So why did I bring a tactical axe with me on my last trip and why did my friend Joey bring a huge buck knife? Sure, we could use them to cut fishing line, chop up firewood, and my axe even doubled as a hammer, but the truth is, we really didn't need either of those things. We wanted them to feel manly and adventurous. Our wants justified the need of bringing along these items for the tasks they could accomplish.
We conjured logical needs to suit an emotional desire.
You could argue that this doesn't apply to everything, but I'd beg to differ. Even the essential needs we had like food, water, and shelter were all emotional decisions. If we were logical, we probably wouldn't have even gone backpacking because we would have saved money and subjected ourselves to less risk. But we decided to forego those essentials in the search of greater adventure.

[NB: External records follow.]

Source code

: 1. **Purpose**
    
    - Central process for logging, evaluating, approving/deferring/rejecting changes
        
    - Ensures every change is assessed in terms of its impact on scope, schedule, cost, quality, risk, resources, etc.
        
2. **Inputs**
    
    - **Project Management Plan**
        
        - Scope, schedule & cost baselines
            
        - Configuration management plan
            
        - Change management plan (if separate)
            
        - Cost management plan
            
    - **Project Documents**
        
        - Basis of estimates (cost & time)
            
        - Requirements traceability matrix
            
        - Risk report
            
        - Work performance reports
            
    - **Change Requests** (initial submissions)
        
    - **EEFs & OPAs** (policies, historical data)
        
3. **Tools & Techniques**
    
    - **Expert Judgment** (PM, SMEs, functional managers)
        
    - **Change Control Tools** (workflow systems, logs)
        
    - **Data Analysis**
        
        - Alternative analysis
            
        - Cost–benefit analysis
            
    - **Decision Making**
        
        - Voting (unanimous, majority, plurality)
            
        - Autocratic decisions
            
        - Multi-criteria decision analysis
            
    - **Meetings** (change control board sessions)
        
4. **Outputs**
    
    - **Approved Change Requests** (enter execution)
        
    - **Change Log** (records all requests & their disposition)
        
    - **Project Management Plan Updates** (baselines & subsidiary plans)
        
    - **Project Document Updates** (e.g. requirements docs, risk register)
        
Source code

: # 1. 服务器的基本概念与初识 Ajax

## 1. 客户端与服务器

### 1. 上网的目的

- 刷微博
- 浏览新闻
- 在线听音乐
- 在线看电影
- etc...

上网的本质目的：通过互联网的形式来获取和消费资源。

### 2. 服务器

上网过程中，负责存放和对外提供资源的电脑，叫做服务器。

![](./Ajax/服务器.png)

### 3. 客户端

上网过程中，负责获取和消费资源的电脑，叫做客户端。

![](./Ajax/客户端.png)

That's why we bought a $110 water filter and why I bought a bunch of compact, lightweight food for a premium price. Essential needs, but definitely an emotional decision.
The needs were simple, food, water, shelter, but the want was freedom, adventure, and camaraderie.
Ask yourself, what is the want behind the need people are looking to our startup to fulfill? Build your brand around it.
50 years ago, having a car that didn't breakdown as much as the next guy gave a manufacturer an edge.
Would you expect anything less today? No. Products need to work, they need to be easy to understand, and they need to be reliable. You need to be reliable. 24/7.
This doesn't change when entering the realm of software design. Meeting these requirements is not optional, it is expected. I'd say rise up to meet them, but it's almost like telling a runner they need to move their legs in order to participate. They are self-evident.
With me so far? Good. You've got your product working and you are prepared to help users 24/7, now what?
Focus on being irresistible. Craft a story for users to engage with, be fun, be authentic, courageous, and create as much opportunity as possible for your users to be head-over-heels for you. Specifically, head-over-heels for YOU and subsequently, your product.
If you want your software to exceed expectations, build an awesome brand.